Reading the grass roots

THE UNITED STATES yanked up its grass roots this week, in local and state elections, to find out what it thinks about less-than-global but hardly trivial matters. Chiefly, the country showed a populist frame of mind, sticking up for individual rights, or revealing a cantankerousness in all sorts of ways.

And it showed greater progress for blacks and women moving up the political ladder.

On the rights theme, the American public showed a mix of conservative and liberal sentiment that defies sorting out. It voted to allow gambling in Virginia (a state lottery) and in Texas (dog and horse racing). It voted against discrimination against homosexuals in jobs, housing, and accommodations in Boulder, Colo. It amended Mississippi's 1890 constitution, removing language that prohibits interracial marriage; at the same time it took Martin Luther King Jr.'s name off a city street in San Diego. It approved keeping guns in the home in rural Maine. Again in Maine, the public approved nuclear power, while in Washington, D.C., the public rejected a bottle-ban measure.

Perhaps in an aftershock of tightfistedness following the recent market crash, voters in San Francisco rejected a new $80 million downtown stadium for the baseball Giants, who had done well in the recent playoffs. Arizona's voters rejected a property-tax increase that would turn 26 miles of trash-infested riverbed into a park, lake, and hiking complex. But Washington State voters chose to allow doctors to charge medicare-eligible patients more than medicare's going rate.

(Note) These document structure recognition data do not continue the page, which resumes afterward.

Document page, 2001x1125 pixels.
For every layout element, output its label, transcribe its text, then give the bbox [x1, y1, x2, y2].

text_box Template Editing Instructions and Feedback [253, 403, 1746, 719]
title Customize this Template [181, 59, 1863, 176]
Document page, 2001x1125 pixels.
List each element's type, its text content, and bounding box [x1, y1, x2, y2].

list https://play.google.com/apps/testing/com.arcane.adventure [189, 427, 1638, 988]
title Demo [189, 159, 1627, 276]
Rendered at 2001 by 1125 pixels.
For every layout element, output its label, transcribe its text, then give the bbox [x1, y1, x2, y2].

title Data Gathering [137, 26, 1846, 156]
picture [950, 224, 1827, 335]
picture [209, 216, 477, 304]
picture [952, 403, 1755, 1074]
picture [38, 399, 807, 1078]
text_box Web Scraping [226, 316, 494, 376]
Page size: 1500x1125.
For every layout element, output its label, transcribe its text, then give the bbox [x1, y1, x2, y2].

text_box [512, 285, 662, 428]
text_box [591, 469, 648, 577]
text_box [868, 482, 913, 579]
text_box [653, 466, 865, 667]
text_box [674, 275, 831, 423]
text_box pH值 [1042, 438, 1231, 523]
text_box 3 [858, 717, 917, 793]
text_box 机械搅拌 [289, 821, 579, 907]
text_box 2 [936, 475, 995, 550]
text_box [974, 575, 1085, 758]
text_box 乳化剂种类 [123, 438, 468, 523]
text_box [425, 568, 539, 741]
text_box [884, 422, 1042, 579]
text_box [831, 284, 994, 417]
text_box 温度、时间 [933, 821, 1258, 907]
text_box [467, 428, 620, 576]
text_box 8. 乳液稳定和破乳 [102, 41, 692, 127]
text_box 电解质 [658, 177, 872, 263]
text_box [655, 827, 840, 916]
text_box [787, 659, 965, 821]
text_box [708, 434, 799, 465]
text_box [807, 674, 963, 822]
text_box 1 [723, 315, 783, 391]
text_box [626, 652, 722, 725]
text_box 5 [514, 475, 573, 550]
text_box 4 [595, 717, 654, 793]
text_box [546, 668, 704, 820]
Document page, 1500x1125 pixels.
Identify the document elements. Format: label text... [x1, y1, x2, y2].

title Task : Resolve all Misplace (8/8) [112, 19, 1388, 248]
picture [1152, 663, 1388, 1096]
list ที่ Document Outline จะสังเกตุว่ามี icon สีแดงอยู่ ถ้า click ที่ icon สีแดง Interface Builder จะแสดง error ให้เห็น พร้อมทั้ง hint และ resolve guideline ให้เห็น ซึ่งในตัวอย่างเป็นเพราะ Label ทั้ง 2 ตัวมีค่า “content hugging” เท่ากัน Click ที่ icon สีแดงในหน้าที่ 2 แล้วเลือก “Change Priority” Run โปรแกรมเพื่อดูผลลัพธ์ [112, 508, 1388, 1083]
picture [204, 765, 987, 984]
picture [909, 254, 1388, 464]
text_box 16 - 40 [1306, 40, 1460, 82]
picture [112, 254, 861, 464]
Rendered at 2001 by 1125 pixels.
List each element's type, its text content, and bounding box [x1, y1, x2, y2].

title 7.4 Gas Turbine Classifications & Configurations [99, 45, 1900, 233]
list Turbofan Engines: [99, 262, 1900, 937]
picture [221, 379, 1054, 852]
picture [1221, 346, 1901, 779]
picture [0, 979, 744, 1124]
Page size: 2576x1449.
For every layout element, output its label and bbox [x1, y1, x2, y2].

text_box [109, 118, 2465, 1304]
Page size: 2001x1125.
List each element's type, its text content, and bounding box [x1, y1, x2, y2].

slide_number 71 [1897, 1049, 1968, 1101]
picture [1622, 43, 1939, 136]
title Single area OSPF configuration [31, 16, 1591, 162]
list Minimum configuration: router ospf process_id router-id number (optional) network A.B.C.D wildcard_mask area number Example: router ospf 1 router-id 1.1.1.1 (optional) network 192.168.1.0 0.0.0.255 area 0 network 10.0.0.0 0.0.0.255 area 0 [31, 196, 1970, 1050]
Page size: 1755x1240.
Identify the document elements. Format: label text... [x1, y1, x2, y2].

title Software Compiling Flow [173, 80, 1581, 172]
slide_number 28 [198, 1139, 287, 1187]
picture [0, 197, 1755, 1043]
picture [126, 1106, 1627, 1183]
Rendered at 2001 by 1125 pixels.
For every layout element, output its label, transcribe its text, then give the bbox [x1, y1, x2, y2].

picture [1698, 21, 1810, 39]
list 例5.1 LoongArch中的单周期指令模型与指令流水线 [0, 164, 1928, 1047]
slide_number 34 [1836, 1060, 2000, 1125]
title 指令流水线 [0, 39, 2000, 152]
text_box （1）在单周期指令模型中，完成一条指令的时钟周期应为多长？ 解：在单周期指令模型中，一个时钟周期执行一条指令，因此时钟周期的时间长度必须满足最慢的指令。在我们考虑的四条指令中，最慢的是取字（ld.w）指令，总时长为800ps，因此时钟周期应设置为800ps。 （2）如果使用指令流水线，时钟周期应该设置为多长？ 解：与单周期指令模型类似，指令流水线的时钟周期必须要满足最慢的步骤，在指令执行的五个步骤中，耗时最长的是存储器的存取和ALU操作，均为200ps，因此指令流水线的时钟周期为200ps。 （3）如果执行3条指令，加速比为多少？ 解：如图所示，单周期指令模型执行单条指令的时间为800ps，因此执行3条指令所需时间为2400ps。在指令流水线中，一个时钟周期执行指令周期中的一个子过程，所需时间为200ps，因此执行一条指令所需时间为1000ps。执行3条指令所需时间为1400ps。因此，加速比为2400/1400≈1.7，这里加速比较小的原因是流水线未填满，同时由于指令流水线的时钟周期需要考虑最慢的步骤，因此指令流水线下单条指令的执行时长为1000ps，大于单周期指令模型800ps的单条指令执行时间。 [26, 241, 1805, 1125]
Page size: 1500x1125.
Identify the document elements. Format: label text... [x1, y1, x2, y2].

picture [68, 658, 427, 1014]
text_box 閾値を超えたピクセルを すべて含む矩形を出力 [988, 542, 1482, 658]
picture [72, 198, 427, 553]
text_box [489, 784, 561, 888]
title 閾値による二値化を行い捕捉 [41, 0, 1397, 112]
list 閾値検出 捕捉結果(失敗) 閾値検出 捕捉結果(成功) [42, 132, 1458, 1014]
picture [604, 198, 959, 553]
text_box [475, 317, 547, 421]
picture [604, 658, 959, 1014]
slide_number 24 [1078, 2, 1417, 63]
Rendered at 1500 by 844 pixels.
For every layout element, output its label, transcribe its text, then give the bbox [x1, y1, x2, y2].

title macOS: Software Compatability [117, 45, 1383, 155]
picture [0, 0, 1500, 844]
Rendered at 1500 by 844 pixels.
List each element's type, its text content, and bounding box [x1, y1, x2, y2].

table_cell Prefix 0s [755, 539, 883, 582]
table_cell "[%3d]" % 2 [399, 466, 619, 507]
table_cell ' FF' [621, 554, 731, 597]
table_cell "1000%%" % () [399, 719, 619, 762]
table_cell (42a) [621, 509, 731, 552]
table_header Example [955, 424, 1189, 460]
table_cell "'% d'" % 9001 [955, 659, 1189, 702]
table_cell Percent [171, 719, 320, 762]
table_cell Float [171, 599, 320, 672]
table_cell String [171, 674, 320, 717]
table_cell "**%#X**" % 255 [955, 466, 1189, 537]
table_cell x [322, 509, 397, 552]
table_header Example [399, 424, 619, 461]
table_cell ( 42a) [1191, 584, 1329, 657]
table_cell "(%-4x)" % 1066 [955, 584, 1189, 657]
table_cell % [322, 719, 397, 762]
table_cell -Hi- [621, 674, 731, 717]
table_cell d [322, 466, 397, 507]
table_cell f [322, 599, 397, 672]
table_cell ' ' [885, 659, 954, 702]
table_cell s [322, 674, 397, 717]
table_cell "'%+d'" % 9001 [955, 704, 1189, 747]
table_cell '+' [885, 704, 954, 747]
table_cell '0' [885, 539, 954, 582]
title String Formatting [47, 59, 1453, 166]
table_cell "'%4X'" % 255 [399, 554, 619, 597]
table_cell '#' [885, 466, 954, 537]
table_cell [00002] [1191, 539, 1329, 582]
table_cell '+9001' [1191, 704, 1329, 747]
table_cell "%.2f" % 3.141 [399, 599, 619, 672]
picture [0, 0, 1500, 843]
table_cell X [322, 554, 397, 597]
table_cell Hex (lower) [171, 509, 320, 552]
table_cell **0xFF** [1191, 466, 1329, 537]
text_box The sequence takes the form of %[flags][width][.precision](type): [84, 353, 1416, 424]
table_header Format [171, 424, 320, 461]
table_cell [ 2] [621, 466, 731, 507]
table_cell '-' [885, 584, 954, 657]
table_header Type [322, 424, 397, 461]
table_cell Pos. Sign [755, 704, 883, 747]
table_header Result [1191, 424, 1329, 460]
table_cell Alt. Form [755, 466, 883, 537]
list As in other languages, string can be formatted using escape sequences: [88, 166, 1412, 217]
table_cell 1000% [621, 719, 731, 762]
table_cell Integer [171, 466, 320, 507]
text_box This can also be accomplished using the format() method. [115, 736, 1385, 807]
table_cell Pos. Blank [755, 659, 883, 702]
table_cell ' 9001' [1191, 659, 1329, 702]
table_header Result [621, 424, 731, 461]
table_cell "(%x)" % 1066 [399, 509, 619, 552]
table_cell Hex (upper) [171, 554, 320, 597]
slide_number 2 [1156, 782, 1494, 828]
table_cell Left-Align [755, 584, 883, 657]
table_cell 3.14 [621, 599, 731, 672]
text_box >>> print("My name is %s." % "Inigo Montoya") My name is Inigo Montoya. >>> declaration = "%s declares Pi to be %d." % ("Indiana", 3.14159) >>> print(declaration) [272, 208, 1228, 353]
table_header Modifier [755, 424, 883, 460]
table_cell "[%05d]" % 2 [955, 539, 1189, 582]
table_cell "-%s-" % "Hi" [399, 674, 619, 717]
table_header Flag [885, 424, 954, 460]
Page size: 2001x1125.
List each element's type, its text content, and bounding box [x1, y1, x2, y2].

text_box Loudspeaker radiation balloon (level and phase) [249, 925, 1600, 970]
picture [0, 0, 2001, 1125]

Of greater significance was the continued upward movement for minority groups and women in Tuesday's elections.

Hartford, Conn., elected its first black woman mayor, Baltimore its first black mayor. Houston reelected its woman mayor.

Two cities that have had minority strife - Boston and Indianapolis - gave overwhelming winning margins to mayors that have made great strides in building a sense of community and inclusiveness. Boston's Mayor Ray Flynn and Indianapolis's Richard Hudnut deserve praise for their leadership. Flynn won by the biggest margin of any Boston mayor since 1951, after courageously promoting multiracial housing in his own neighborhood.

By contrast, Philadelphia Mayor Wilson Goode was nearly defeated by former Mayor Frank Rizzo, largely because of Mr. Goode's role in the firebombing of a radical group's stronghold that destroyed an entire neighborhood. Goode, a black, will have to do better in his next term to restore public confidence.

In all, Americans showed a feisty diversity in their voting, which should lead politicians looking to the big 1988 election to take nothing for granted.